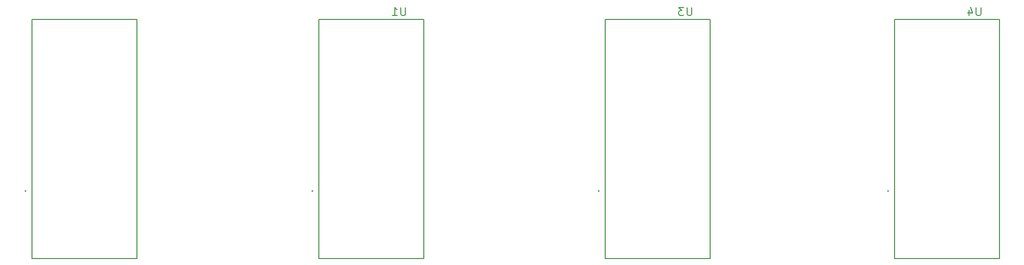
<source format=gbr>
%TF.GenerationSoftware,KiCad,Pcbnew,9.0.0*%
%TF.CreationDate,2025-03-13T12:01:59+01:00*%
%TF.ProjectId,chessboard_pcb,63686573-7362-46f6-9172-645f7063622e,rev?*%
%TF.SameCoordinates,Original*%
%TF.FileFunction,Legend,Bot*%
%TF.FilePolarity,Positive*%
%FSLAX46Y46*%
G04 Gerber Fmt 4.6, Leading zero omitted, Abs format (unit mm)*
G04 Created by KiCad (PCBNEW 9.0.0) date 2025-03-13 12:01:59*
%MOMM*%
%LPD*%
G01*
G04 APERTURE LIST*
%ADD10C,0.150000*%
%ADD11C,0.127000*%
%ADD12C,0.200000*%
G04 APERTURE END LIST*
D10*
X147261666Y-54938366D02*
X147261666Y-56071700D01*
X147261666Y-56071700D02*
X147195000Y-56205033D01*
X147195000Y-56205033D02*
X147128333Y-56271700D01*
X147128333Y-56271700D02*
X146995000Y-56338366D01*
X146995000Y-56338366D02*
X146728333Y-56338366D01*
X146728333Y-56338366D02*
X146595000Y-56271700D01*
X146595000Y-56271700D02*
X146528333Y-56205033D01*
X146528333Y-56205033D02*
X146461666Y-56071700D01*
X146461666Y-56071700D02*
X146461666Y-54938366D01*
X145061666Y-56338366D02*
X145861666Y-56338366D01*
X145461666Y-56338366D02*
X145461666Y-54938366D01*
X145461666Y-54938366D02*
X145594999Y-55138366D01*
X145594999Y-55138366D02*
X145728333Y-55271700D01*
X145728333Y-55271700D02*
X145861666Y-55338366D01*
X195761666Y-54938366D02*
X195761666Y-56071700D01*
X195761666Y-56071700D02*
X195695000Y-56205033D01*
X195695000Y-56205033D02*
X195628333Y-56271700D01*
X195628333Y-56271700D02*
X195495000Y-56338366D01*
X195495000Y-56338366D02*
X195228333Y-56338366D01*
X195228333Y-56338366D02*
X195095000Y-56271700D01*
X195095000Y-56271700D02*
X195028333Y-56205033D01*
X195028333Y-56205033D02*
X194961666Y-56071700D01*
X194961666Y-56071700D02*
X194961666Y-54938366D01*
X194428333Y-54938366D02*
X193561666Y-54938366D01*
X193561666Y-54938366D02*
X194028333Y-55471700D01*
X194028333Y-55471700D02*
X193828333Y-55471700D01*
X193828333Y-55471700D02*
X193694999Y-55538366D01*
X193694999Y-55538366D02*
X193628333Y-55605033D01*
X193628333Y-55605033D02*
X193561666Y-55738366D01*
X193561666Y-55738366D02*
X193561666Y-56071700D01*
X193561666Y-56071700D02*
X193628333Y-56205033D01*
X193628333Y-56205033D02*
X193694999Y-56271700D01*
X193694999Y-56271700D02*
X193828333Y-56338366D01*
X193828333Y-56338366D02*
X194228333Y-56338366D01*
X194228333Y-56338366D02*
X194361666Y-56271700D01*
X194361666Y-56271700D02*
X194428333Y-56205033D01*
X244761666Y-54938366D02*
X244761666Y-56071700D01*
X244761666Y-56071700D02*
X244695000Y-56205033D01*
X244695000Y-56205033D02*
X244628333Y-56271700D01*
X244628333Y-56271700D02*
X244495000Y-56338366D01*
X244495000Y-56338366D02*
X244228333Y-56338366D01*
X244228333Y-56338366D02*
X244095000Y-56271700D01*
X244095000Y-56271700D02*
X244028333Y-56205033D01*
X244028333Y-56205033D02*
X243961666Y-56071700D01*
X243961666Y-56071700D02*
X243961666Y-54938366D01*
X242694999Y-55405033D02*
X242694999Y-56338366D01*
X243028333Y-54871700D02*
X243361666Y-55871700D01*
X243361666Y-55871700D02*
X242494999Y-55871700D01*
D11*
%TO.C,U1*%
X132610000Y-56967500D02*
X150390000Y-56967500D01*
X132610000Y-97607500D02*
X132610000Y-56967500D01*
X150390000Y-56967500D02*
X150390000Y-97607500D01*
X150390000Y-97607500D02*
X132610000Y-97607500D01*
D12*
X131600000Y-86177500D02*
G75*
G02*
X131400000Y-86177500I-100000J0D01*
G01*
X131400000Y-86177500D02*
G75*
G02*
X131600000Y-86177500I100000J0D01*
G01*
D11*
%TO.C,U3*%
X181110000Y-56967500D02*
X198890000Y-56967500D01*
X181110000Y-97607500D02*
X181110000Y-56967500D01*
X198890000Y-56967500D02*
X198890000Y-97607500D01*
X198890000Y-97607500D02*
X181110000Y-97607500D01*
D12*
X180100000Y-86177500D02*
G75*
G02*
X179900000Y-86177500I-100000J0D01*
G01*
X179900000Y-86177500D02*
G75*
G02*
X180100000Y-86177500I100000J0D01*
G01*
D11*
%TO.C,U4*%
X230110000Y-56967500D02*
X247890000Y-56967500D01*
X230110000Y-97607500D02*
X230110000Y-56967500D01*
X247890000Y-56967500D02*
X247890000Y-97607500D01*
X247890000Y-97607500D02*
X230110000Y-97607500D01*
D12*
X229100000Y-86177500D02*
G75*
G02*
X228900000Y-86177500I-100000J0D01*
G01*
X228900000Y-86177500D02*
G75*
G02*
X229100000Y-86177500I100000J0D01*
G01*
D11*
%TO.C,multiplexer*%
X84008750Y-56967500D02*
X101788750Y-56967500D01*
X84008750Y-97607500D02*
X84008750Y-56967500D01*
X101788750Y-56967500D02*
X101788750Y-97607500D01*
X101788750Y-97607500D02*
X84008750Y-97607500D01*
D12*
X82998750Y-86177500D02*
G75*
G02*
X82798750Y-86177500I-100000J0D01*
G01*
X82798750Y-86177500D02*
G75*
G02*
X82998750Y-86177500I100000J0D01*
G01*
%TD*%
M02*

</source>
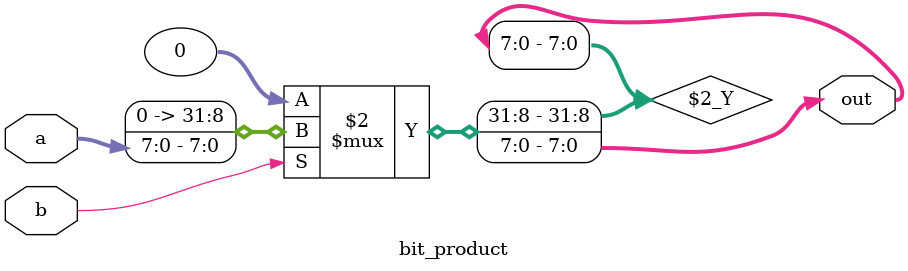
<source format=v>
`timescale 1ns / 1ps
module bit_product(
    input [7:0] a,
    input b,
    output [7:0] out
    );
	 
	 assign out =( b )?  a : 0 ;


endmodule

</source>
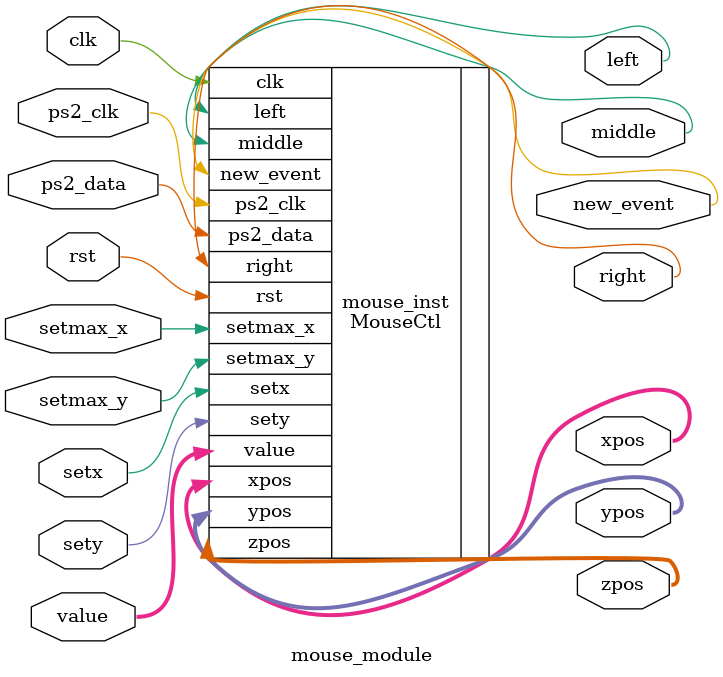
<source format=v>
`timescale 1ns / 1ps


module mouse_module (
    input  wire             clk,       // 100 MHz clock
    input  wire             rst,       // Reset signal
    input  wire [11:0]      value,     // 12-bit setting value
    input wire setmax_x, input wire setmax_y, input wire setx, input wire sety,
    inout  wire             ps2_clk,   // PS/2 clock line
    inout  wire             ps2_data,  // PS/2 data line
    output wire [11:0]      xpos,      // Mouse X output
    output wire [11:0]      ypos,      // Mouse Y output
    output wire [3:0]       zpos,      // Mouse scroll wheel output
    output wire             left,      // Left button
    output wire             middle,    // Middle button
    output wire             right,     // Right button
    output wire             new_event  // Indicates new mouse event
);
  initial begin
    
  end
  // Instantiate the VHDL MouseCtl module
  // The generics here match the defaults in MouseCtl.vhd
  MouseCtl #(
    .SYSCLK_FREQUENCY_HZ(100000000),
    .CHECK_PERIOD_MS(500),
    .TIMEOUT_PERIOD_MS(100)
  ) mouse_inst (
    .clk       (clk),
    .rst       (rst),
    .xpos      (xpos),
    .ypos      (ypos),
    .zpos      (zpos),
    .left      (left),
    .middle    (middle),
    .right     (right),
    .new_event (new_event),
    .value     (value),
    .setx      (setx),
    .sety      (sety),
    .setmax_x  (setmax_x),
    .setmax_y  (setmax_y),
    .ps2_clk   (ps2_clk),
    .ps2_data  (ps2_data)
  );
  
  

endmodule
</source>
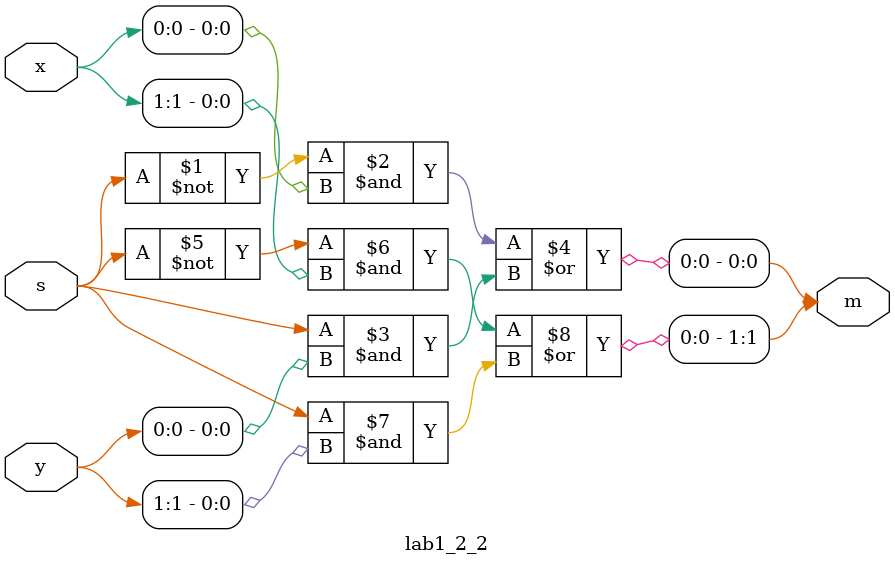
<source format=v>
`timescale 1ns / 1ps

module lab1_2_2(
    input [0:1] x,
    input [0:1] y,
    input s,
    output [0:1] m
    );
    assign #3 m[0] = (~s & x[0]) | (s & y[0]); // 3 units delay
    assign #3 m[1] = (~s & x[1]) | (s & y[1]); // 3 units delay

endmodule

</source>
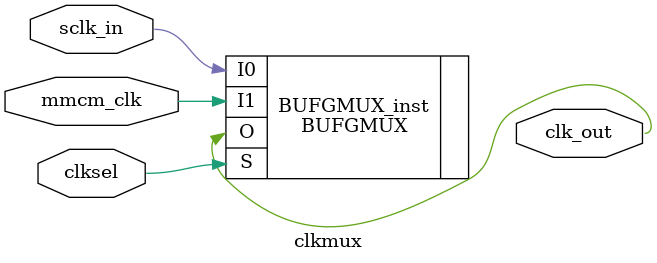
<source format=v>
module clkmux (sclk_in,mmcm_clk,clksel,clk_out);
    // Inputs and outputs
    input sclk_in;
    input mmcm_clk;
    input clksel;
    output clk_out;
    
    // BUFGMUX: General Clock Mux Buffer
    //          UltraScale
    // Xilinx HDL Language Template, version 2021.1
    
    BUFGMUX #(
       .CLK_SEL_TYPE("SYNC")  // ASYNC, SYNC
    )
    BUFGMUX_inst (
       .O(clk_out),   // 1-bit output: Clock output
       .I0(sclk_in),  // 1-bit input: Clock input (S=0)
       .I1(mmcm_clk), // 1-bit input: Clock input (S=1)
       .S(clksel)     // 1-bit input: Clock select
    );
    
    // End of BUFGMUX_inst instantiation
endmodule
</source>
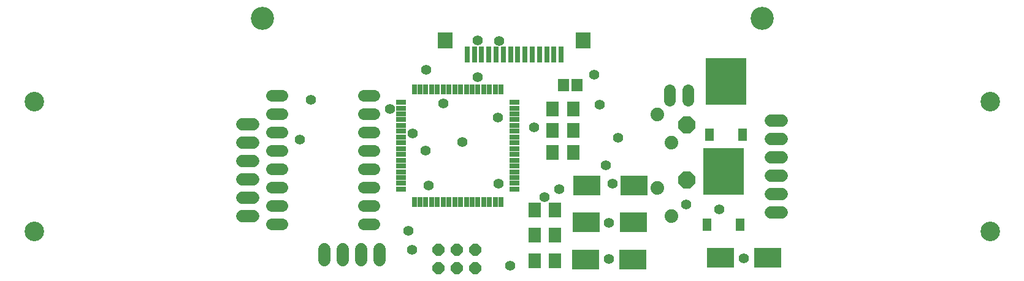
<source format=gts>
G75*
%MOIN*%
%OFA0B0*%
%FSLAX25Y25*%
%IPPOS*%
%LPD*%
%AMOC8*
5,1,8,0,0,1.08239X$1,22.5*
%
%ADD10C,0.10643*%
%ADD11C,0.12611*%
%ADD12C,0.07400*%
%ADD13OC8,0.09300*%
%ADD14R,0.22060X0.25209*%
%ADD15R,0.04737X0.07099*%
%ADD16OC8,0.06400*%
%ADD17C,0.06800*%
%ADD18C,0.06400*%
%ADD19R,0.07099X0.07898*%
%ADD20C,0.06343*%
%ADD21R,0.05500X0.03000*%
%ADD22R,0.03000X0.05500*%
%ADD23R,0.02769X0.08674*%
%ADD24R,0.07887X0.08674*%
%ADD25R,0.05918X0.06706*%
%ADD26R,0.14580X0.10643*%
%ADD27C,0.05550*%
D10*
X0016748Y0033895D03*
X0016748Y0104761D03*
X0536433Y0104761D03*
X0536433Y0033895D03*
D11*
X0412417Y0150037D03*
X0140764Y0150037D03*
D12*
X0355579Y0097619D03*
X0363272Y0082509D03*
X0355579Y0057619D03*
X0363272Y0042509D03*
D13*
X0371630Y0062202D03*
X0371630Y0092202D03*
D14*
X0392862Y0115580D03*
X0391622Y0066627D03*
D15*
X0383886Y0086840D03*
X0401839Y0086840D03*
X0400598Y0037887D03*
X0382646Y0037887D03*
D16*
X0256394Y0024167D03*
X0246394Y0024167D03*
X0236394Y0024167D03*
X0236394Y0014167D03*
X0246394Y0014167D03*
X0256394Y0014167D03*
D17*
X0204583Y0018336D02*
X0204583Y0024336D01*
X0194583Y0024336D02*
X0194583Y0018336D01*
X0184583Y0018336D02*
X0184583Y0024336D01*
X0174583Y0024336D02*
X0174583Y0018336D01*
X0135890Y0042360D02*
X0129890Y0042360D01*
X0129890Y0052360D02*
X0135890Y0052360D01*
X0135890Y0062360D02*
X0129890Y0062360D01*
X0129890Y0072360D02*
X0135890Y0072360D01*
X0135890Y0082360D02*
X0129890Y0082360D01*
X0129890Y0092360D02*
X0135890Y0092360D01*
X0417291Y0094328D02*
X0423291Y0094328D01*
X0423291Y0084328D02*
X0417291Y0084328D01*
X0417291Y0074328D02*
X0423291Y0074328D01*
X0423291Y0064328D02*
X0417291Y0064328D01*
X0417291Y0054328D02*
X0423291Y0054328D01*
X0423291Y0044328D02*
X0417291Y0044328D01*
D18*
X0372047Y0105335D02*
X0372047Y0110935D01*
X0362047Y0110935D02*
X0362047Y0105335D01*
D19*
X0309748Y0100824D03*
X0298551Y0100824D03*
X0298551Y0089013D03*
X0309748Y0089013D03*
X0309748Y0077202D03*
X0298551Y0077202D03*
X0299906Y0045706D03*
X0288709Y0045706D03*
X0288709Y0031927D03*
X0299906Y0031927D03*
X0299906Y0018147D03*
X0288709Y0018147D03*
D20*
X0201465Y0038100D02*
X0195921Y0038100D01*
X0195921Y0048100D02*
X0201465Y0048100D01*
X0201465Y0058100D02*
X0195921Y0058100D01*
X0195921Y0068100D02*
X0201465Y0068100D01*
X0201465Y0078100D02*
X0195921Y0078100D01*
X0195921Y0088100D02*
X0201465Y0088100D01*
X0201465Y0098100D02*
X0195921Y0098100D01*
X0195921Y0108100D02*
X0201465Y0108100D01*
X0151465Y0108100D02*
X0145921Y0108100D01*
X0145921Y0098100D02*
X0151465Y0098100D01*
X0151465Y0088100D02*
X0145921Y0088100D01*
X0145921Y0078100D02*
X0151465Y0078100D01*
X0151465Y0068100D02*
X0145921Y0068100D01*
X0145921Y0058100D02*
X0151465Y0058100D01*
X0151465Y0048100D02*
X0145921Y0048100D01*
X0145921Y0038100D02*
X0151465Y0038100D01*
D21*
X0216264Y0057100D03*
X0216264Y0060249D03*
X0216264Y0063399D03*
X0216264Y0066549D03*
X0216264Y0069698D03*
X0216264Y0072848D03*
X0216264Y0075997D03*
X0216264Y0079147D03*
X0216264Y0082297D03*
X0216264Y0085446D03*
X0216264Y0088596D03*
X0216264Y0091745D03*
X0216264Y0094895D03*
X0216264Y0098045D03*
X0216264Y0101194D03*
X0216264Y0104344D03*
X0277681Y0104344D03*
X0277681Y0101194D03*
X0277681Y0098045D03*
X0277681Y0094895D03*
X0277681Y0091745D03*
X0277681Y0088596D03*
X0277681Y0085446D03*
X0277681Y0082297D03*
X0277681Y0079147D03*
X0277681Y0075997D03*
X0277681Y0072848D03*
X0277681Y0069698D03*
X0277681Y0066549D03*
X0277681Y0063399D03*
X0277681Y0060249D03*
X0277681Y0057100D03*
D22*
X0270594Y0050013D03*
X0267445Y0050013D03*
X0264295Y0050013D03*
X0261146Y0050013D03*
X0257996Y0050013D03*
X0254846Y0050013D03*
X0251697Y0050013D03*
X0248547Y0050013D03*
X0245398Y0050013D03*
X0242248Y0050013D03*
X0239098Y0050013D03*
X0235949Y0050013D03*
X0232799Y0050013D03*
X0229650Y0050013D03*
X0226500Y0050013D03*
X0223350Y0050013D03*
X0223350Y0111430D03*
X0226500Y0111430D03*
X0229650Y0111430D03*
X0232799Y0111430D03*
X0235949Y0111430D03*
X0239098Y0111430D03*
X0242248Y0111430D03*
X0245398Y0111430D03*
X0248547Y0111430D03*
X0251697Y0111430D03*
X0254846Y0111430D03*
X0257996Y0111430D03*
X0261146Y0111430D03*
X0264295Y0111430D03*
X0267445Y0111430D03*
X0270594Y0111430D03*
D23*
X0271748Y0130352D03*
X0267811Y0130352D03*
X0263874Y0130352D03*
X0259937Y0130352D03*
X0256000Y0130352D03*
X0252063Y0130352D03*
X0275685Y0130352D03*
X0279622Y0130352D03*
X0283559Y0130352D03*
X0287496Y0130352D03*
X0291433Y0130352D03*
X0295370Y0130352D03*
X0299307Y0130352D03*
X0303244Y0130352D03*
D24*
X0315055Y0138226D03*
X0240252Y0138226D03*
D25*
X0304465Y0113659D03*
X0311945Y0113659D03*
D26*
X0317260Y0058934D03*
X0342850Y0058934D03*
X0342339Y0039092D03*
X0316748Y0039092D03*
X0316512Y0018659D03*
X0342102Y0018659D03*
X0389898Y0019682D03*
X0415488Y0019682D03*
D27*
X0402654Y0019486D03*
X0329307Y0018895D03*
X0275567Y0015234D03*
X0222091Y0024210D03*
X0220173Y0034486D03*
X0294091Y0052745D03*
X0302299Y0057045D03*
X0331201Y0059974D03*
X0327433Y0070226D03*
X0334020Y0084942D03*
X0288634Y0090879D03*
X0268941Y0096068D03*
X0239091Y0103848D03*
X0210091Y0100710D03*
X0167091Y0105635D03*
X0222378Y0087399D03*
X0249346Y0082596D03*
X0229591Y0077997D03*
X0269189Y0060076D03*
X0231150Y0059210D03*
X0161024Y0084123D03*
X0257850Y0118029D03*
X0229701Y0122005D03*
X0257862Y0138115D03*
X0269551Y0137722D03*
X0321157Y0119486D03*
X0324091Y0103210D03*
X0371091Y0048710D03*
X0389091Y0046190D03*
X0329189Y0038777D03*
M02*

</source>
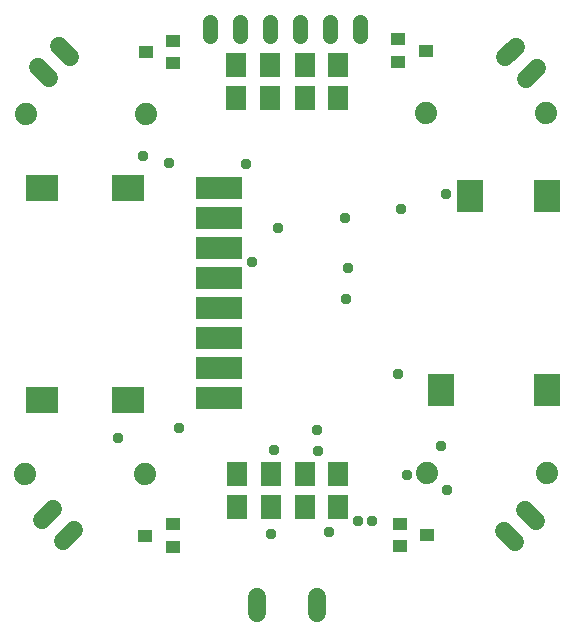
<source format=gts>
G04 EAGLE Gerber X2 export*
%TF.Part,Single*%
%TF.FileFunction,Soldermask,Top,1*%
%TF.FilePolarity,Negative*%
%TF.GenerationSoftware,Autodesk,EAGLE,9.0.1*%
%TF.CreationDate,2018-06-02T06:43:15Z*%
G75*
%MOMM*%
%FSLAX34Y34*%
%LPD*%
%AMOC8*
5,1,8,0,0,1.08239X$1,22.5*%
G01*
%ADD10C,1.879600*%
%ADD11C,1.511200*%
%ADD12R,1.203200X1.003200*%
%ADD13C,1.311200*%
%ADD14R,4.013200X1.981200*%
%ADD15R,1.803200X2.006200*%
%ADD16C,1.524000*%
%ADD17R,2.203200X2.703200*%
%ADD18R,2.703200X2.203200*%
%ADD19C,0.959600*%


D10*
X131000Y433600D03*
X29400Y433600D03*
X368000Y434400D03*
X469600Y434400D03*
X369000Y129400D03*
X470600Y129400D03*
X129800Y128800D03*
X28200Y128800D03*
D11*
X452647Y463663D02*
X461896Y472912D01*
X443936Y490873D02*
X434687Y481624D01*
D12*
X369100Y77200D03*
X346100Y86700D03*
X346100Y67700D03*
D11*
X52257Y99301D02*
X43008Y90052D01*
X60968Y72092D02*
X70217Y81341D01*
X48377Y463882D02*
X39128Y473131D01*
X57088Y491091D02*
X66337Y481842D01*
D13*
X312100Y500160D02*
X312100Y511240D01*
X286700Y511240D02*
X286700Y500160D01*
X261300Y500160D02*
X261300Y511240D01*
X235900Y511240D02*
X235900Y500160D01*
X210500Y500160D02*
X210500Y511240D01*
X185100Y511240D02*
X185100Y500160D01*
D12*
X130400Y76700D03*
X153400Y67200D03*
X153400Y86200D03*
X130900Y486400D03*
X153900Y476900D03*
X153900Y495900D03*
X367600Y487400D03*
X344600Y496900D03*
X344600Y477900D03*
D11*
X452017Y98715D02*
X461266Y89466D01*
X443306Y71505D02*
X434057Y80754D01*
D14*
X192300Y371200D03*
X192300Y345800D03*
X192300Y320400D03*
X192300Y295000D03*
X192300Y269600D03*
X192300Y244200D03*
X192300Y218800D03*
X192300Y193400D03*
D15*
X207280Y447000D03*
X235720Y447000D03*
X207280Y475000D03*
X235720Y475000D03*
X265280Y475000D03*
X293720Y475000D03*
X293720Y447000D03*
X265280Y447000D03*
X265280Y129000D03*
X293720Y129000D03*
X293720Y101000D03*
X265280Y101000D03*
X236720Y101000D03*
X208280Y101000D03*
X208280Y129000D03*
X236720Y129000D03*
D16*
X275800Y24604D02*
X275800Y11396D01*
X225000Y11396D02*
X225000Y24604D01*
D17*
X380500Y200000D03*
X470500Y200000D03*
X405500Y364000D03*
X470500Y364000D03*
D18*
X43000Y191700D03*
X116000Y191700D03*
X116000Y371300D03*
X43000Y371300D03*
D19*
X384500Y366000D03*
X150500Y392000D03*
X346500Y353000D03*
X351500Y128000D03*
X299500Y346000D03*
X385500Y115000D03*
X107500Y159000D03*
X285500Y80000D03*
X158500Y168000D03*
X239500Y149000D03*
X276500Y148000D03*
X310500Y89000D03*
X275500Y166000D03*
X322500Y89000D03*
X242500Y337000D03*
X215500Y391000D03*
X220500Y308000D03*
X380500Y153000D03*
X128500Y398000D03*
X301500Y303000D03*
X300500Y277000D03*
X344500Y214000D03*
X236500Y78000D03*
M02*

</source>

#### [To do]
Repeat the lines exactly as they stand, from the opening line of the data through the line with "X193561666Y-54938366D02*". Pictures stay out of the copy.

#### [Answer below]
<source format=gbr>
%TF.GenerationSoftware,KiCad,Pcbnew,9.0.0*%
%TF.CreationDate,2025-03-13T12:01:59+01:00*%
%TF.ProjectId,chessboard_pcb,63686573-7362-46f6-9172-645f7063622e,rev?*%
%TF.SameCoordinates,Original*%
%TF.FileFunction,Legend,Bot*%
%TF.FilePolarity,Positive*%
%FSLAX46Y46*%
G04 Gerber Fmt 4.6, Leading zero omitted, Abs format (unit mm)*
G04 Created by KiCad (PCBNEW 9.0.0) date 2025-03-13 12:01:59*
%MOMM*%
%LPD*%
G01*
G04 APERTURE LIST*
%ADD10C,0.150000*%
%ADD11C,0.127000*%
%ADD12C,0.200000*%
G04 APERTURE END LIST*
D10*
X147261666Y-54938366D02*
X147261666Y-56071700D01*
X147261666Y-56071700D02*
X147195000Y-56205033D01*
X147195000Y-56205033D02*
X147128333Y-56271700D01*
X147128333Y-56271700D02*
X146995000Y-56338366D01*
X146995000Y-56338366D02*
X146728333Y-56338366D01*
X146728333Y-56338366D02*
X146595000Y-56271700D01*
X146595000Y-56271700D02*
X146528333Y-56205033D01*
X146528333Y-56205033D02*
X146461666Y-56071700D01*
X146461666Y-56071700D02*
X146461666Y-54938366D01*
X145061666Y-56338366D02*
X145861666Y-56338366D01*
X145461666Y-56338366D02*
X145461666Y-54938366D01*
X145461666Y-54938366D02*
X145594999Y-55138366D01*
X145594999Y-55138366D02*
X145728333Y-55271700D01*
X145728333Y-55271700D02*
X145861666Y-55338366D01*
X195761666Y-54938366D02*
X195761666Y-56071700D01*
X195761666Y-56071700D02*
X195695000Y-56205033D01*
X195695000Y-56205033D02*
X195628333Y-56271700D01*
X195628333Y-56271700D02*
X195495000Y-56338366D01*
X195495000Y-56338366D02*
X195228333Y-56338366D01*
X195228333Y-56338366D02*
X195095000Y-56271700D01*
X195095000Y-56271700D02*
X195028333Y-56205033D01*
X195028333Y-56205033D02*
X194961666Y-56071700D01*
X194961666Y-56071700D02*
X194961666Y-54938366D01*
X194428333Y-54938366D02*
X193561666Y-54938366D01*
X193561666Y-54938366D02*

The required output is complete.